One (somewhat hacky) data-driven approach would be to use an annotation to tell the compiler which data field is used to store the size of the array:

  final class String {
    var size:int;
    @Unsafe @SizeVar("size") var data:FlexibleArray[byte];

Essentially the compiler would see the annotation, look for a member variable named 'size', and use that to generate additional metadata. The compiler would need to generate four additional pieces of information:
  • The offset of the 'size' variable.
  • The integer type of the 'size' variable.
  • The tracer table for an individual array element.
  • The stride of an array element - that is, the difference in bytes of element N from element N-1.
Even this has problems. It means that the interpretation of 'size' is fixed by the compiler. You can't use begin/end pointers as is done in STL, you have to use integers.

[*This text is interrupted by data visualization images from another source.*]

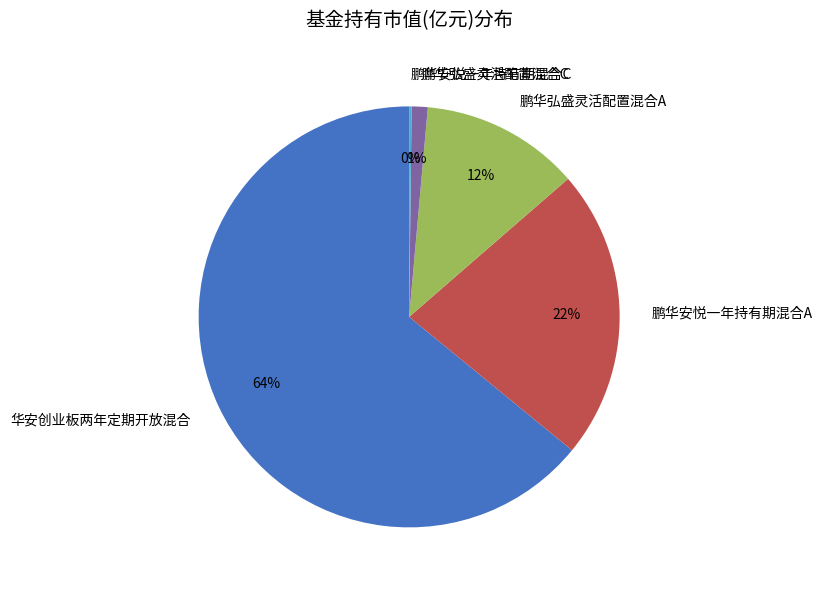

Does 华安创业板两年定期开放混合 represent more than half of the total?

Yes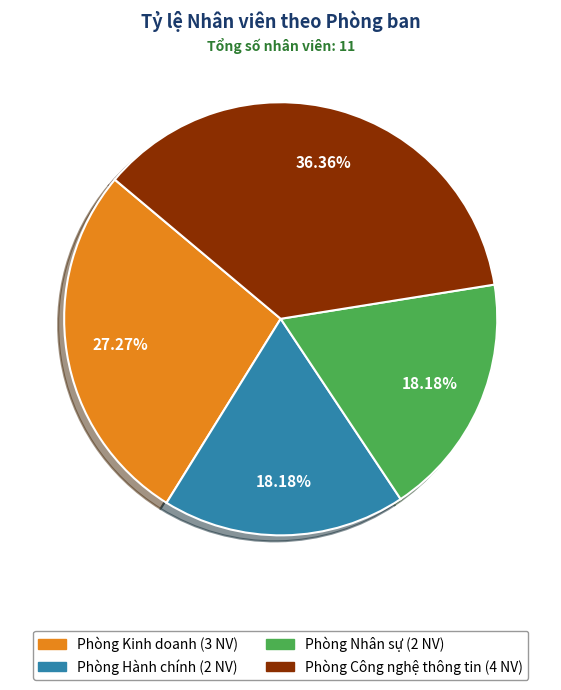

Count the number of slices in the pie.

4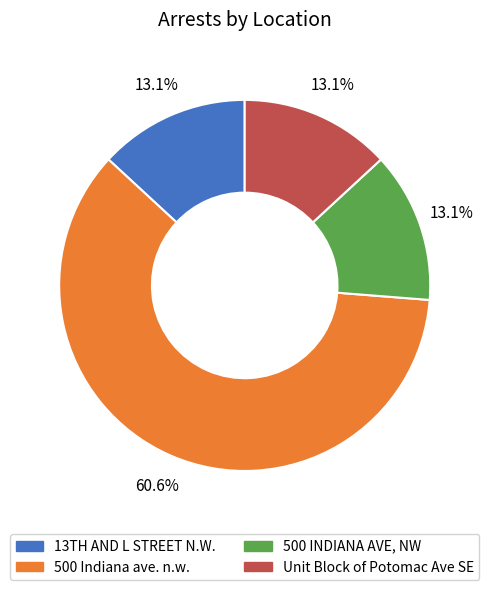

How much of the chart is everything except 500 INDIANA AVE, NW?

86.9%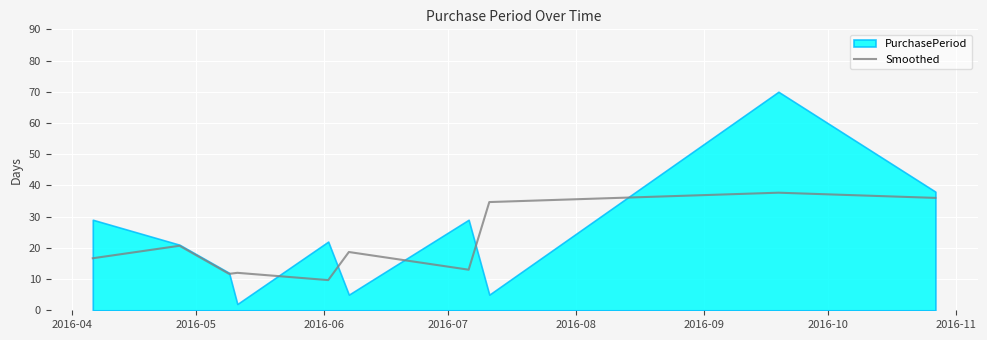

How many data points are above 18?

5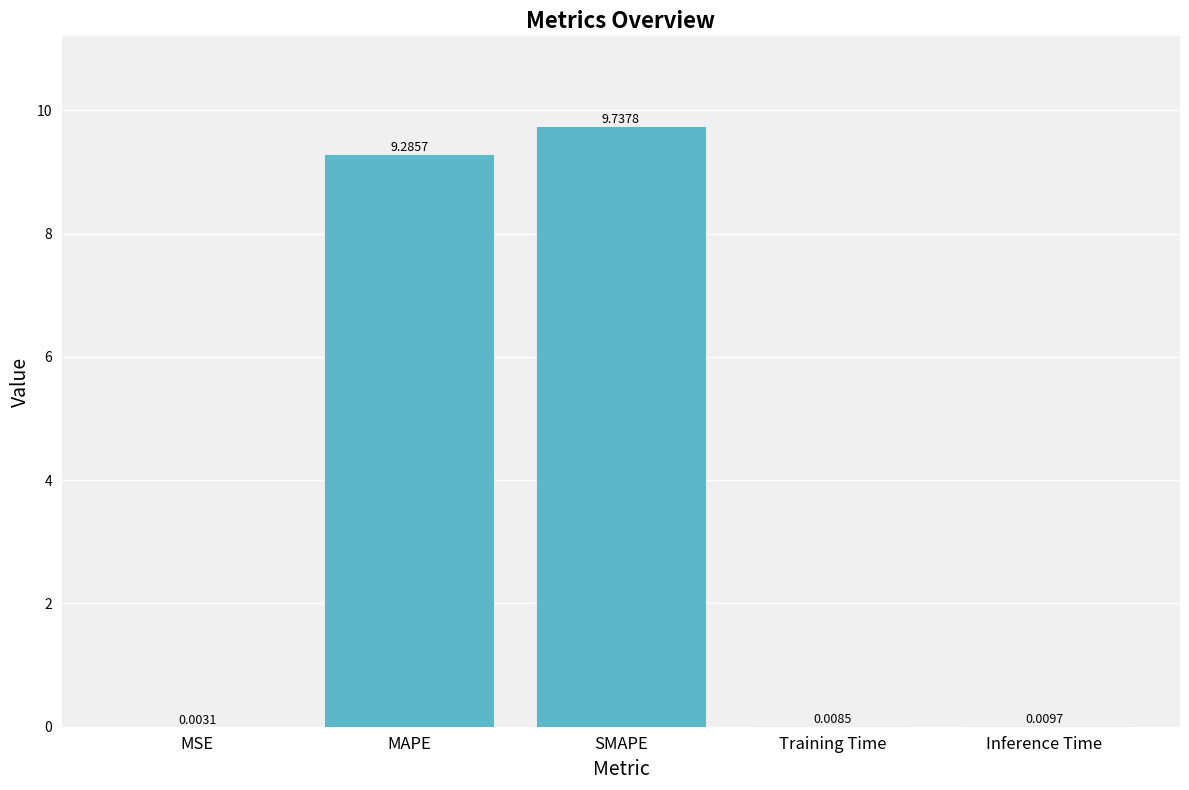

Which label corresponds to the largest value in the chart?

SMAPE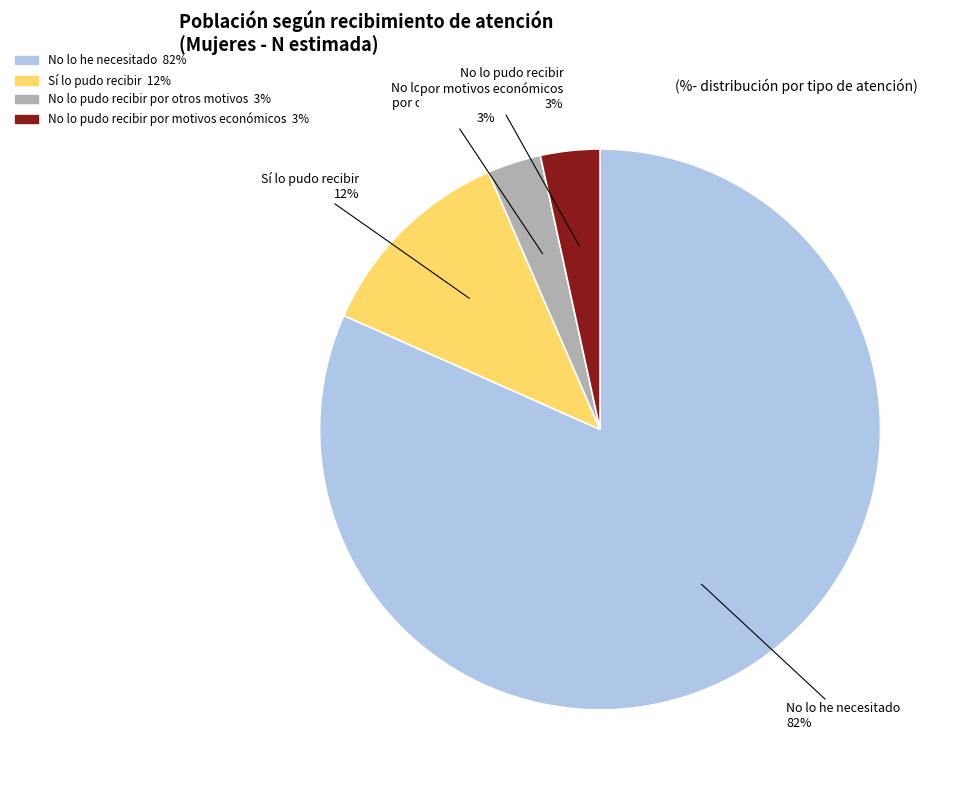

How many slices are in this pie chart?

4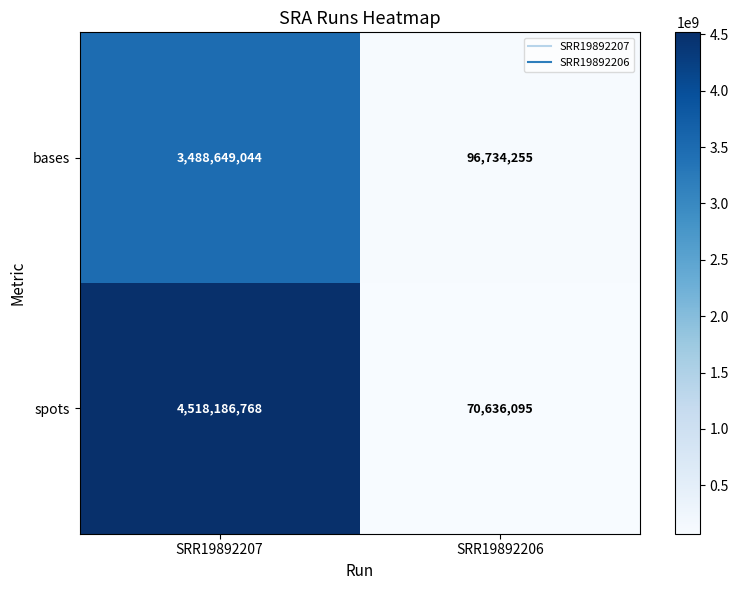

What is the maximum value for bases?

3488649044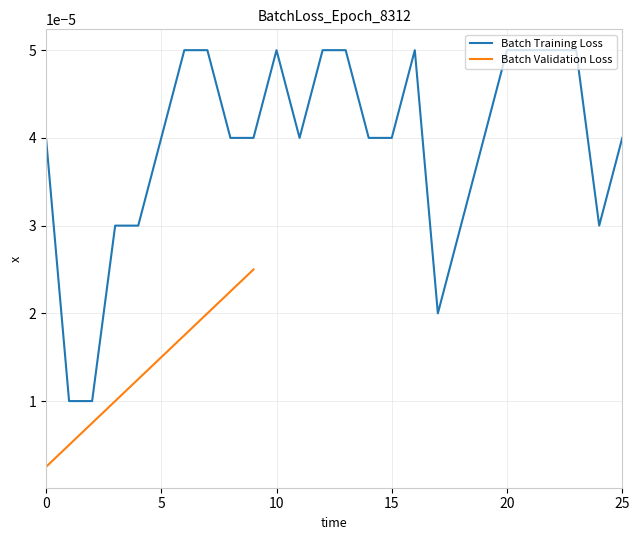

How many categories are shown in the chart?

26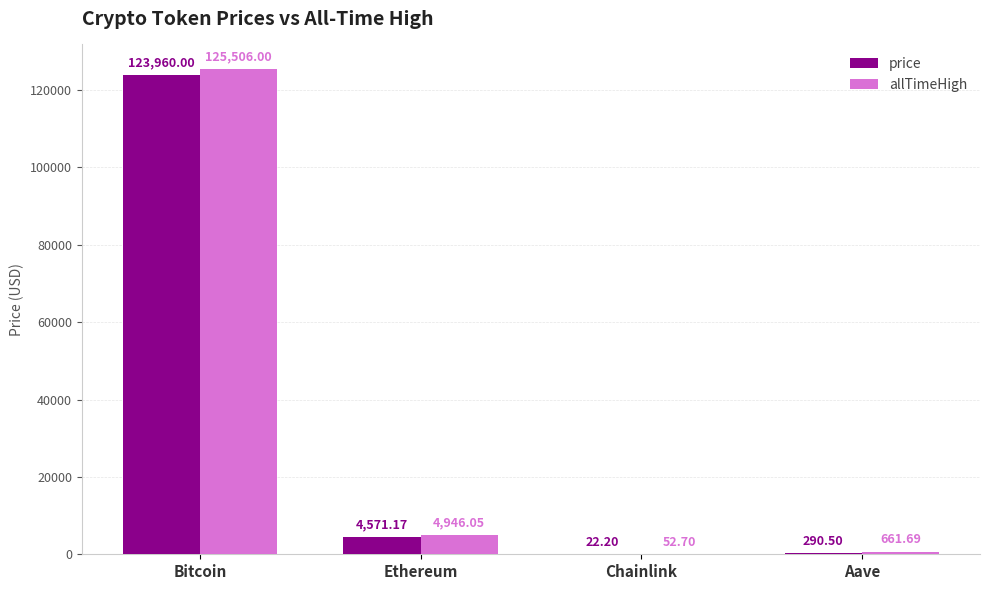

At which label does price reach its peak?

Bitcoin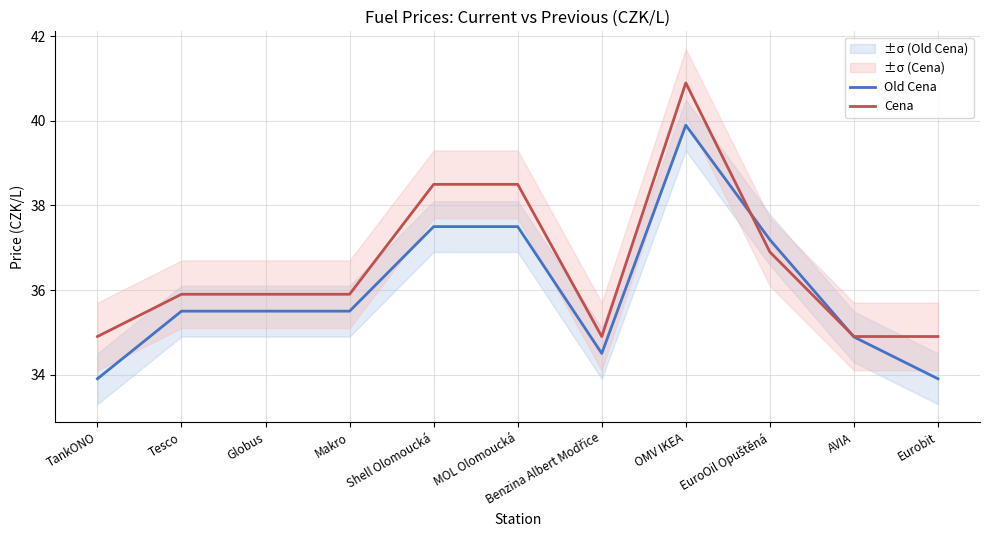

Where is Old Cena nearest to the value 36?

Tesco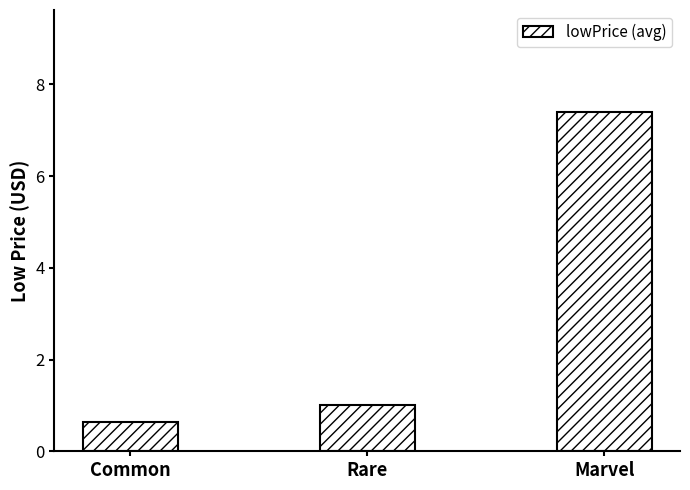

What position from the right is Rare?

2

Another example is array slice objects. Right now the Tart String class has a dual role: It can be used to represent a string of characters, or it can be use to represent a substring of another string. (For efficiency, the same class is used for both cases - otherwise String would have to be non-final, which would suck from a performance standpoint.) The 'size' field can mean either the size of the whole string, or the size of the substring. This is incompatible with a fixed interpretation of the field.

A third possibility is to have a special member function, say flexSize(), which returns the size of the flexible array and tells the collector how many entries in the array to trace.

  final class String {
    var size:int;
    @Unsafe @FlexSize("flexSize") var data:FlexibleArray[byte];

    def flexSize() -> int { return size; }

This is the best compromise solution I have come up with so far.